▶ **Work order**:
Reproduce, word for word, the news report below on the charges against former NFL player Jonathan Martin.

(Supplied passage Opens)

A former NFL player is facing charges after he threatened his former high school and football teammates.

Van Nuys, CA – Former NFL player Jonathan Martin, whose chilling social media post prompted his alma mater high school to close down in February, surrendered himself to authorities inside a California courtroom on Tuesday.

Martin subsequently pleaded not guilty to four counts of making criminal threats, and one count of carrying a loaded firearm in a vehicle, ESPN reported.

He was released from jail less than two hours later, according to TMZ.

Martin, 28, was taken into custody on Feb. 23, after he posted a photo of a shotgun with 18 shells scattered around it on Instagram.

“When you’re a bully victim & a coward, your options are suicide, or revenge,” he wrote.

He tagged the Miami Dolphins in the photo, as well as the elite Harvard-Westlake High School, where he graduated in 2008, the Miami Herald reported.

The school’s name was written along the weapon’s barrel, and the team’s name appeared along the gun’s stock.

Police said that Martin was also in possession of an ax, a shotgun, and a large knife when he was arrested, according to The Mercury News.

School officials responded by closing down their Studio City and Beverly Crest campuses for one day, and filing a workplace violence prevention restraining order against the former lineman on Mar. 1, ESPN reported.

(Supplied passage Closes)
(Provided records Opens)

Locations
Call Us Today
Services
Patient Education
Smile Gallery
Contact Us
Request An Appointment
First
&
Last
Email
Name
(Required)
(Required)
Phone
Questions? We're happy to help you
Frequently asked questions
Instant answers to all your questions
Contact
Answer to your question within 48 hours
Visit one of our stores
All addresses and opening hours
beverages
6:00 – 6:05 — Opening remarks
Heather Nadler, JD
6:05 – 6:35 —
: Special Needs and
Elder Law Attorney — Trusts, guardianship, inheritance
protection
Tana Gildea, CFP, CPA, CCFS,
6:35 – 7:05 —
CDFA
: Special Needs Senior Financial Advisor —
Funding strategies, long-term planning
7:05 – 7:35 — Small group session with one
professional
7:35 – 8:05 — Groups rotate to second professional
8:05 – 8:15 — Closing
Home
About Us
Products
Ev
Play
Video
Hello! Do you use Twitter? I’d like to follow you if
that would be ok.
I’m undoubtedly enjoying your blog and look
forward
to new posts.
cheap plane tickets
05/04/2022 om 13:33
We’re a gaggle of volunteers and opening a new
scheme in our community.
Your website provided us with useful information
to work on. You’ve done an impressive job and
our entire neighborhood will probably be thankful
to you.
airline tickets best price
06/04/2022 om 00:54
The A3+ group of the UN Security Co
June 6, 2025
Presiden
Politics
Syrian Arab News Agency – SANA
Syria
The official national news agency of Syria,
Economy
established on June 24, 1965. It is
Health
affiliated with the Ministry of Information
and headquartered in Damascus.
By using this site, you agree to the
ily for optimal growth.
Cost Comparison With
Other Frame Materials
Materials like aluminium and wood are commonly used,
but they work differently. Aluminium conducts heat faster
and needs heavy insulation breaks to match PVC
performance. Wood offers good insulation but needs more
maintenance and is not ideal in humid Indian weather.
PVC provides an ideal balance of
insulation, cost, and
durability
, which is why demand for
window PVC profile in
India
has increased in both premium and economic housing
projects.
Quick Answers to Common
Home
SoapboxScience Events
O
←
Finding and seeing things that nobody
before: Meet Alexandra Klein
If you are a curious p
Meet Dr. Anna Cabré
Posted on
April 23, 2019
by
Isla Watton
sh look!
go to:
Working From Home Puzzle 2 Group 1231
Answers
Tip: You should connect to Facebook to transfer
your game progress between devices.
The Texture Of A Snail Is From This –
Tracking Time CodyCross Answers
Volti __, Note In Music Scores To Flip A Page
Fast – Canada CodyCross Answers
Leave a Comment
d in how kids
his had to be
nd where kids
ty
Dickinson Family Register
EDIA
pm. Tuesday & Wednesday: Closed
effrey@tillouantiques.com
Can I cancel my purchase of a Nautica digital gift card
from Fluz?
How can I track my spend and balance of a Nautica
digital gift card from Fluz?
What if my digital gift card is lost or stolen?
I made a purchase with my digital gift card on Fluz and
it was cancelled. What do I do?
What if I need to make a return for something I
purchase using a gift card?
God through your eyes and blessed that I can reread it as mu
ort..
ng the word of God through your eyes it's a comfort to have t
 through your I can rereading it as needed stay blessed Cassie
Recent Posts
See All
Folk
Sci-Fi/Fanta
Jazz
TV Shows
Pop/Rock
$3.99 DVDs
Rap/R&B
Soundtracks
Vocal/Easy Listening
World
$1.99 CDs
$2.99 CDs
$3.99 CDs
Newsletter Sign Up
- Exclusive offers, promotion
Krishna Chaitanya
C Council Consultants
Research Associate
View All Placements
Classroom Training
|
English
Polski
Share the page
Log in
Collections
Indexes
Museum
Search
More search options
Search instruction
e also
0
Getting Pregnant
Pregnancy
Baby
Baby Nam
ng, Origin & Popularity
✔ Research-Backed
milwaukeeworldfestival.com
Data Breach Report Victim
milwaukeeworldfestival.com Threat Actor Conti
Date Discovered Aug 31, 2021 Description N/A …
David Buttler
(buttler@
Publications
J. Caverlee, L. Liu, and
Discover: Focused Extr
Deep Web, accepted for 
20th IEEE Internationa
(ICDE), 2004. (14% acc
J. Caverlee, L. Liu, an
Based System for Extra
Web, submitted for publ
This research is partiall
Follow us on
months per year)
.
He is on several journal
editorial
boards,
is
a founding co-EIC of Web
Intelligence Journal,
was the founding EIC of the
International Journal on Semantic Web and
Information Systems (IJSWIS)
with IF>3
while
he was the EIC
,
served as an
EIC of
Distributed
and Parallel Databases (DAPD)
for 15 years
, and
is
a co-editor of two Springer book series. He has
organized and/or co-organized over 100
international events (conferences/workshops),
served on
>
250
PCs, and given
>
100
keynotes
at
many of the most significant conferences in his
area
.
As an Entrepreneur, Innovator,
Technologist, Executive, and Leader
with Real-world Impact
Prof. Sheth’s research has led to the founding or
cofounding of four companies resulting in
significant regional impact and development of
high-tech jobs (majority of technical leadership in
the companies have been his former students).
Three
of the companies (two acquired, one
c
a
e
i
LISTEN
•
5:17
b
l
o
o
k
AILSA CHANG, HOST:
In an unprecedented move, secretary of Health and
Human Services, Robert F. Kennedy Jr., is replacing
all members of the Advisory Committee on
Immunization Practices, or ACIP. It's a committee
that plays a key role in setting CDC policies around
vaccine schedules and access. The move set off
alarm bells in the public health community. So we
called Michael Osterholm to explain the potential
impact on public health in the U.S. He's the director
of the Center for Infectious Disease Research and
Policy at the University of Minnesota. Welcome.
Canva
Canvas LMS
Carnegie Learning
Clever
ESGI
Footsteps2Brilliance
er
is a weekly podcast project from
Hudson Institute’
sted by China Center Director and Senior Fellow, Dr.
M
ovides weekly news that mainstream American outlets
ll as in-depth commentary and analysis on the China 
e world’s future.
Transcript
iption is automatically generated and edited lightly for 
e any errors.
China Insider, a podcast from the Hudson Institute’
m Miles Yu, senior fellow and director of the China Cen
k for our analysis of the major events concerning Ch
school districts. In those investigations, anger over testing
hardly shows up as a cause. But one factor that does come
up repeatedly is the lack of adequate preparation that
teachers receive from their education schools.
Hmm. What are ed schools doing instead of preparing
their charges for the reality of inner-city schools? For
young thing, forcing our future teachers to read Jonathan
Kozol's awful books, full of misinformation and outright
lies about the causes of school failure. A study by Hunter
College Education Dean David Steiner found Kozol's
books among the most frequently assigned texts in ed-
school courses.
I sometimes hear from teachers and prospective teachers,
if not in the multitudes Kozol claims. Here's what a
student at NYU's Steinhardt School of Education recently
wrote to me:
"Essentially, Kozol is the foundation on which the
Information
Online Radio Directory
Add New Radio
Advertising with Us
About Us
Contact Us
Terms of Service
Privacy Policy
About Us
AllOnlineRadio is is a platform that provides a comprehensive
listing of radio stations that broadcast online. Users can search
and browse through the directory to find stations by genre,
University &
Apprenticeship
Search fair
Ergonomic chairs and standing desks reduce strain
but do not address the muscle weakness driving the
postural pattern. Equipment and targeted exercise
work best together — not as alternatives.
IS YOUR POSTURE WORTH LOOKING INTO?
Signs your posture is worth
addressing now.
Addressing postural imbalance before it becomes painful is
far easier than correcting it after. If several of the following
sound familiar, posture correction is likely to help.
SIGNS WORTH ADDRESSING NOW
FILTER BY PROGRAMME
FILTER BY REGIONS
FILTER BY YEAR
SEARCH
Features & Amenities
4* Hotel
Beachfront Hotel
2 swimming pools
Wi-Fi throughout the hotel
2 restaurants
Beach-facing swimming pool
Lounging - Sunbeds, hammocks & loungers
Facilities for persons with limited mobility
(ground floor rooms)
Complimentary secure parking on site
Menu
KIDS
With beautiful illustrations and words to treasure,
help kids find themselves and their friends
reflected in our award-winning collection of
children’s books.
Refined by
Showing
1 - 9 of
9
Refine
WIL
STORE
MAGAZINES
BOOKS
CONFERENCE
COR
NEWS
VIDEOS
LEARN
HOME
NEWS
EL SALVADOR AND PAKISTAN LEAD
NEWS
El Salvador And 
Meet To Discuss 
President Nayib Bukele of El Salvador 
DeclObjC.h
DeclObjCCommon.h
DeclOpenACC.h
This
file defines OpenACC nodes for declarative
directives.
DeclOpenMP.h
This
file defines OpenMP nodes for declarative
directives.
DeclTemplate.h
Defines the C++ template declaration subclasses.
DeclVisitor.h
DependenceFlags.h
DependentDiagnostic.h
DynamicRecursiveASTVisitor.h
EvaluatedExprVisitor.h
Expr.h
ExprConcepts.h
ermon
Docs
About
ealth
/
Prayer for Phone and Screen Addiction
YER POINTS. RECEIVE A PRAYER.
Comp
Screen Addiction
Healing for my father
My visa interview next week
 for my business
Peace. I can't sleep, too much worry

(Provided records Closes)

▶ **Output for this task**:
A former NFL player is facing charges after he threatened his former high school and football teammates.

Van Nuys, CA – Former NFL player Jonathan Martin, whose chilling social media post prompted his alma mater high school to close down in February, surrendered himself to authorities inside a California courtroom on Tuesday.

Martin subsequently pleaded not guilty to four counts of making criminal threats, and one count of carrying a loaded firearm in a vehicle, ESPN reported.

He was released from jail less than two hours later, according to TMZ.

Martin, 28, was taken into custody on Feb. 23, after he posted a photo of a shotgun with 18 shells scattered around it on Instagram.

“When you’re a bully victim & a coward, your options are suicide, or revenge,” he wrote.

He tagged the Miami Dolphins in the photo, as well as the elite Harvard-Westlake High School, where he graduated in 2008, the Miami Herald reported.

The school’s name was written along the weapon’s barrel, and the team’s name appeared along the gun’s stock.

Police said that Martin was also in possession of an ax, a shotgun, and a large knife when he was arrested, according to The Mercury News.

School officials responded by closing down their Studio City and Beverly Crest campuses for one day, and filing a workplace violence prevention restraining order against the former lineman on Mar. 1, ESPN reported.